If he no longer articulated these doubts he was still not as sure of himself as Ford imagined. He was, by the way, seldom sure of his own age, and Dr. Knapp [{31}] gives
four instances of his underestimating it by two and even five years. Whatever may be the explanation of this, after three years’ work at “Lavengro” he “will not be hurried for anyone.” He was probably finding that, with no notebooks or letters to help, the work was very different from the writing of “The Bible in Spain,” which was pieced together out of long letters to the Bible Society, and, moreover, was written within a few years of the events described. The events of his childhood and youth had retired into a perspective that was beyond his control: he would often be tempted to change their perspective, to bring forward some things, to set back others. In any case these things were no longer mere solid material facts. They were living a silent life of spirits within his brain. He took to calling the book his “life” or “autobiography,” not “Life: a Drama.” It was advertised as such; but he would not have it. At the last moment he refused to label it an autobiography, because he knew that it was inadequate, and that in any case other men would not understand or would misunderstand it.

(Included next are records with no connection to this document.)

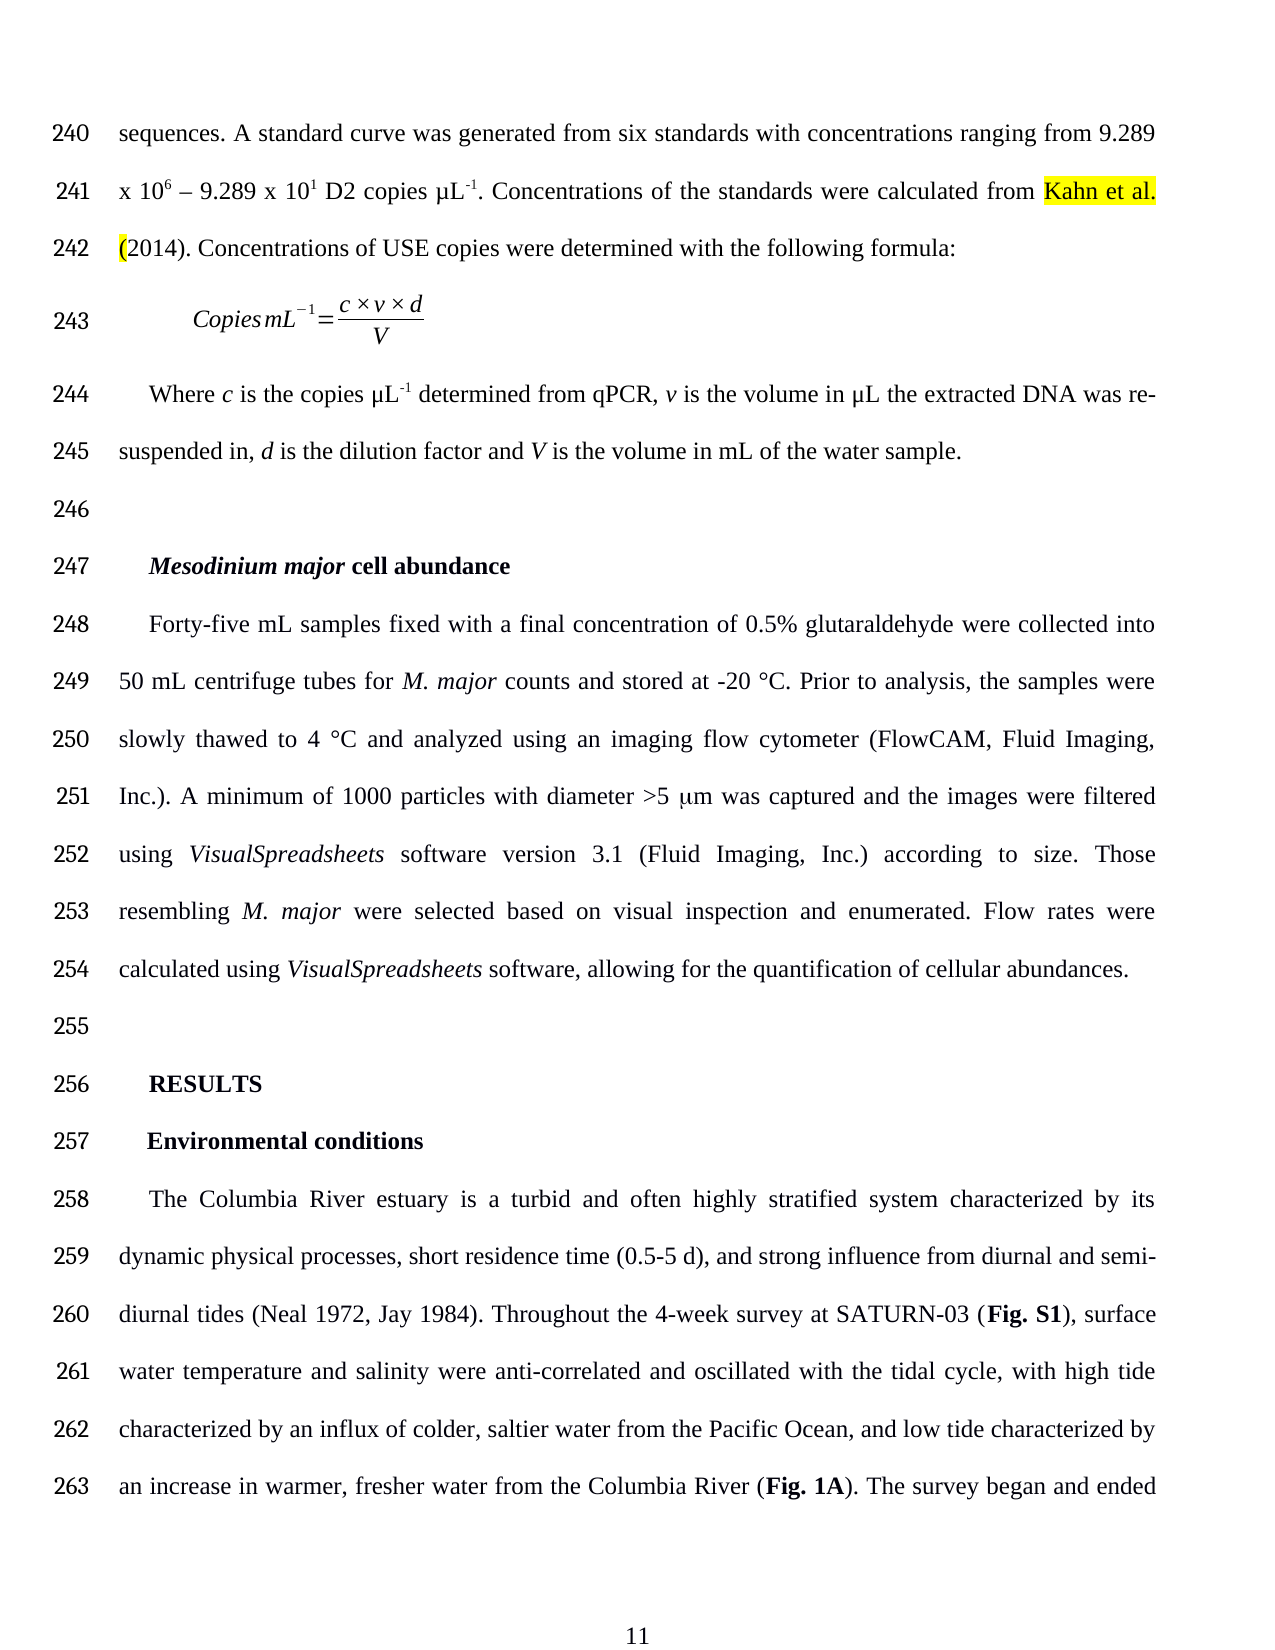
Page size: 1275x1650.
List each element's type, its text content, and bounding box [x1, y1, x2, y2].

text RESULTS [118, 1069, 1156, 1097]
text Mesodinium major cell abundance [118, 551, 1156, 580]
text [118, 118, 1156, 262]
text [118, 1184, 1156, 1500]
text mL samples fixed with a final concentration of 0.5% glutaraldehyde were collected into 50 mL centrifuge tubes for M. major counts and stored at -20 °C. Prior to analysis, the samples were slowly thawed to 4 °C and analyzed using an imaging flow cytometer (FlowCAM, Fluid Imaging, Inc.). A minimum of 1000 particles with diameter >5 m was captured and the images were filtered using VisualSpreadsheets software version 3.1 (Fluid Imaging, Inc.) according to size. Those resembling M. major were selected based on visual inspection and enumerated. Flow rates were calculated using VisualSpreadsheets software, allowing for the quantification of cellular abundances. [118, 609, 1156, 982]
text Where c is the copies μL-1 determined from qPCR, v is the volume in μL the extracted DNA was re-suspended in, d is the dilution factor and V is the volume in mL of the water sample. [118, 379, 1156, 465]
text Environmental conditions [118, 1126, 1156, 1155]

He must have felt certain that the fair figure of “Don Jorge,” created in “The Bible of Spain,” had been poisoned for most readers by many a passage in “Lavengro,” like that where he doubted the existence of self and sky and stars, or where he told of the breakdown in his health when he was sixteen and of the gloom that followed:
“But how much more quickly does strength desert the human frame than return to it! I had become convalescent, it is true, but my state of feebleness was truly pitiable. I believe it is in that state that the most remarkable feature of human physiology frequently exhibits itself. Oh, how dare I mention the dark feeling of mysterious dread which comes over the mind, and which the lamp of reason, though burning bright the while, is unable to dispel! Art thou, as leeches say, the concomitant of disease—the result of
shattered nerves? Nay, rather the principle of woe itself, the fountain head of all sorrow co-existent with man, whose influence he feels when yet unborn, and whose workings he testifies with his earliest cries, when, ‘drowned in tears,’ he first beholds the light; for, as the sparks fly upward, so is man born to trouble, and woe doth he bring with him into the world, even thyself, dark one, terrible one, causeless, unbegotten, without a father. Oh, how frequently dost thou break down the barriers which divide thee from the poor soul of man, and overcast its sunshine with thy gloomy shadow. In the brightest days of prosperity—in the midst of health and wealth—how sentient is the poor human creature of thy neighbourhood! how instinctively aware that the floodgates of horror may be cast open, and the dark stream engulf him for ever and ever! Then is it not lawful for man to exclaim, ‘Better that I had never been born!’ Fool, for thyself thou wast not born, but to fulfil the inscrutable decrees of thy Creator; and how dost thou know that this dark principle is not, after all, thy best friend; that it is not that which tempers the whole mass of thy corruption? It may be, for what thou knowest, the mother of wisdom, and of the great works: it is the dread of the horror of the night that makes the pilgrim hasten on his way. When thou feelest it nigh, let thy safety word be ‘Onward’; if thou tarry, thou art overwhelmed. Courage! build great works—’tis urging thee—it is ever nearest the favourites of God—the fool knows little of it. Thou wouldst be joyous, wouldst thou? then be a fool. What great work was ever the result of joy, the puny one? Who have been the wise ones, the mighty ones, the conquering ones of this earth? the joyous? I believe not. The fool is happy, or comparatively so—certainly the least sorrowful, but he is still a fool; and whose notes are sweetest, those of the nightingale, or of the silly lark?